It could also be a vitamin deficiency of some sort, what are you dusting them with and how often? Have you fed them anything unusual, like from a field sweep or something?
They could just be well fed from snacking periodically and thats why you're not seeing them piggin out when you feed. There's a lot of variables when something like this happens, the best you can do is have fecals done and just pay attention to them closely and watch for out of characteristic behavior or deteriorating health.


----------



## ZC3 (Apr 2, 2010)

I dust with repti-cal and herptivit every other day. Nothing out of the usual for feeding. Been feeding Melenogasters since I got them. I don't think they are snacking, otherwise they wouldn't be so skinny looking. They are getting so bad their stomachs are sucking in. 


Should I take them out of the tank and put them in something else and see if that helps?


----------



## MELLOWROO421 (Feb 21, 2007)

§ **Records provided**:
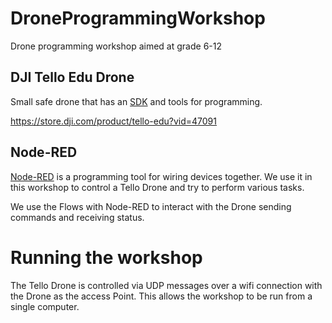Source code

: # DroneProgrammingWorkshop
Drone programming workshop aimed at grade 6-12

## DJI Tello Edu Drone

Small safe drone that has an [SDK](https://dl-cdn.ryzerobotics.com/downloads/Tello/Tello%20SDK%202.0%20User%20Guide.pdf) and tools for programming.

https://store.dji.com/product/tello-edu?vid=47091 

## Node-RED
[Node-RED](https://nodered.org/) is a programming tool for wiring devices together. We use it in this workshop to control a Tello Drone and try to perform various tasks.

We use the Flows with Node-RED to interact with the Drone sending commands and receiving status.

# Running the workshop

The Tello Drone is controlled via UDP messages over a wifi connection with the Drone as the access Point. 
This allows the workshop to be run from a single computer.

§ **Requirement 1**: Quote every sentence in the forum thread that ends with a question mark.
§ **Requirement 2**: Resume the forum thread by writing the reply from MELLOWROO421 that follows its heading.

§ **Exercise response 1**:
- It could also be a vitamin deficiency of some sort, what are you dusting them with and how often?
- Have you fed them anything unusual, like from a field sweep or something?
- Should I take them out of the tank and put them in something else and see if that helps?

§ **Exercise response 2**:
At 6-7 months old, tincs can become very aggressive and territorial. Large tanks may help, but don't always eliminate the possibility that they will establish territories and dominance which can be detrimental, even deadly with tincs which is one of the main reasons they are always suggested to be kept in pairs. IME, groups are fine for the first few months at best, then they need to be kept in pairs or trios separately until you can determine sex and pair them up or trade/sell them off. 
I would recommend pairing them up in tupperware shoe boxes or 10 gal tanks and giving them springs and just a few flies. Give them a day or 2 and feed them again, just a little and watch to see if they are eating. Don't feed them too much. If they still aren't eating you don't want them stressed by flies climbing all over them. If they are eating, give them a few more and then go back to feeding on a daily or every other day schedule.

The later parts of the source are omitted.